1B/3B Dallas McPherson:
Red light Sure, he crushed the ball in a hitter’s paradise, but it’s the scouts, not the numbers, that kept Jorge Cantu in front of him. At 28 years old, and with an extensive history of lower back problems, he may never get the chance to be Russell Branyan, but with the Marlins, you never know. It’s this kind of guy that the Yankees should think about if they absolutely need a short-term fill-in at third base… unless Chien-Ming Wang is on the mound.


SP Ricky Nolasco:
Red light Once Nolasco figured out the splitter, the rest of the league could no longer figure out Nolasco. It was as dominant a new pitch as we’ve seen since Roger Clemens or Esteban Loaiza first began using the splitter, but that’s not to say Nolasco is Clemens now (or even Loaiza). It’s also important to note that one good stretch does not mean that he’s no longer an injury risk. Actually, some studies have indicated that the splitter is one of the few pitches with a real “pitch cost.”


SP Chris Volstad:
Red light Volstad could probably keep Babe Ruth in the park in a Babe Ruth park. His heavy ball reminds many of Brandon Webb, and the only real concern is that, because he looks and pitches like an innings eater, the Marlins will try to make him eat a lot of innings as a 22-year-old. If you believe that the Verducci Effect should integrate major and minor league innings, then Volstad doesn’t have much to worry about. Of course, the system doesn’t believe that, and it gives us this red. It’s wrong here, or maybe Skynet has become sentient.


SS Hanley Ramirez:
Yellow light Ramirez has a little of the Albert Pujols syndrome-just how good would he be if he was healthy? He’s had issues with both shoulders.


C John Baker:
Yellow light One front-office type who I spoke with told me of a theory he’d heard from scouts: that catchers who struggle defensively can try so hard to overcome their inadequacies that they can overtax their arms, their backs, and their legs. Players like this might not last long enough to factor in to what we know, but it’s an interesting theory. Baker is one of those guys, though the system is doing this based solely on playing time and position.


CF Cameron Maybin:
Yellow light Maybin has had some minor injuries to his legs and back, and at such a young age, that’s a little troubling. It has never affected his speed, which should count for something, and seemingly does. The yellow results from those injuries combined with some concerns over his workload.


RF Jeremy Hermida:
Yellow light Good enough to tantalize, Hermida’s occasional injuries have slowed him down just enough to frustrate his believers.
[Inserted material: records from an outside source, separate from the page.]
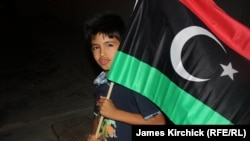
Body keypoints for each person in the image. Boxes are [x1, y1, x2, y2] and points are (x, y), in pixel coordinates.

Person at [83, 11, 166, 141]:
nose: (102, 53)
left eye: (109, 45)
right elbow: (98, 116)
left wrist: (115, 113)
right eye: (95, 47)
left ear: (124, 47)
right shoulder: (101, 83)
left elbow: (158, 121)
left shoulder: (135, 82)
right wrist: (95, 135)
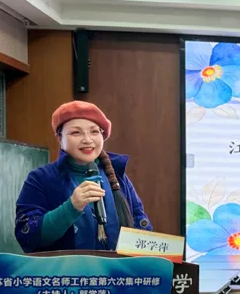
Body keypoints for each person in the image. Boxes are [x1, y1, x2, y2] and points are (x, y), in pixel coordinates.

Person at [15, 101, 152, 253]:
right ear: (60, 138)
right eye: (76, 132)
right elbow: (27, 235)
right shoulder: (41, 179)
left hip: (116, 267)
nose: (87, 139)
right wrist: (71, 207)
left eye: (94, 132)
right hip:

Is J.D. Drew Lite a compliment, or an insult?


SP Josh Johnson:
Yellow light He’s looked good since returning from Tommy John surgery, but it’s not so far in the past that he’s completely beyond it. With the TJ “honeymoon” period comes the chance that in the weak link in the kinetic chain there is something else waiting to break. (See: Ben Sheets.)


SP Anibal Sanchez:
Yellow light That Sanchez is just a yellow is a testament to the hard work that the medical staff has put in on him over the last few years. Still, his injuries show the bigger risk that exists for a team like the Marlins-if they’re only be able to hold onto a player through his control years, then losing a year or more to injury reduces the value that they can squeeze out of him. Of course, they don’t have as much risk in squeezing a bit harder, though that should preferably be done toward the end, rather than at the beginning, of a players’ service clock.


SP Andrew Miller:
Yellow light Miller has been successful throwing across his body, but if you know about Kerry Wood‘s injury history, you’ll know why the Fish are working to change Miller’s delivery. He’ll go through some rough times while making the adjustments; for pitchers, altering their mechanics is like changing positions in the field. There’s a spike in injuries until the body adjusts.


1B Gaby Sanchez
Green light


2B Dan Uggla
Green light


3B Jorge Cantu
Green light


LF Cody Ross
Green light


CL Matt Lindstrom:
Green light His stuff is so filthy that you might wonder why it took him so long to get this shot; the Mormon mission was his choice, but the broken arm he had was not. He might be as missed by the Mets as Scott Kazmir, if it was as good of a story.